The Three Practical Empathies


The work of a Fundraiser involves empathy for others.

Empathy for your beneficiaries or cause so you can tell their story.

Empathy for your organization and its programs so you can share about them.

Most nonprofits are full of empathy… but they often miss empathy in three key places…

Empathy for Donors

Practical empathy in fundraising allows you to give a gift to donors by ‘crossing the gap’ to their level of understanding.

To understand what it’s like to be in a donor’s chair.  To know what she knows.  To know what she doesn’t know.  And speak to her in language she understands, at a level of knowledge that makes sense to her. 

That’s empathy for donors.  (Which is helpful, because fundraising is for donors, not for internal stakeholders.)

But the problem with fundraising that’s empathetic to donors is that internal stakeholders don’t prefer it.

Empathy for Internal Stakeholders from Fundraisers

Another necessary practical empathy is from Fundraisers towards internal stakeholders who don’t understand as much about fundraising as Fundraisers do.

Because when you create fundraising that’s empathetic to donors, it’s often not liked by internal audiences.

For instance, program staff, board members and executive leadership often don’t understand that:

  1. While internal conversations are (and should be) full of industry jargon, fundraising communications should avoid jargon because most of your donors don’t know what it means.  But internal stakeholders prefer jargon because its accuracy is helpful to them.
  2. Direct response fundraising is different than interpersonal communication.  While a 1-to-1 conversation might wander around to establish relationship and common ground, a direct response e-appeal needs to get to the point immediately.  But internal stakeholders aren’t usually familiar with direct response best-practices and – reasonably – would never use them themselves.
  3. While a grant application might detail the finer points of your organization’s programs and approach, the average reader of an appeal letter isn’t interested in those details.  But internal stakeholders know those details make your organization effective!  To not include them in an appeal feels wrong.

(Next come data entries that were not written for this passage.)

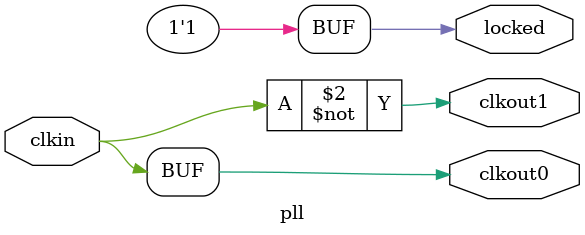
<source format=v>
`timescale 1ns/1ns
module pll
(
    input clkin, // 25 MHz, 0 deg
    output clkout0, // 25 MHz, 0 deg
    output clkout1, // 25 MHz, 180 deg
    output reg locked
);

assign clkout0 = (locked) ? clkin : 1'b0;
assign clkout1 = (locked) ? ~clkin : 1'b0;
initial begin
    locked = 0;
    #180
    locked = 1'b1;
end
endmodule

</source>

But internal stakeholders weren’t trained in direct response or any other types of fundraising.  Empathy is needed to understand the concerns of internal stakeholders, to speak directly to their concerns, to help them understand what you’re doing with a generous spirit and solid explanation.  Share your knowledge.

Empathy From Internal Stakeholders Towards Donors

The final necessary practical empathy is from internal stakeholders towards donors.

In my experience, the best approach is for Fundraisers to help Board and Staff through the same transformation you went through when you learned to cross the gap

Share with Board and Staff that the same empathy they use to understand your beneficiaries can (and should) be used to understand your donors.  For example, your organization is effective because it understands the problem you’re working on, meets it where it is today, and creates small, practical steps to make things better.

Great fundraising uses the same approach: understanding the donors, meeting them where they are today, and creating small, practical next steps donors can take to make things better. 

Embracing the three empathies is often what unlocks an organization’s fundraising potential. 

Which helps an organization help its beneficiaries even more.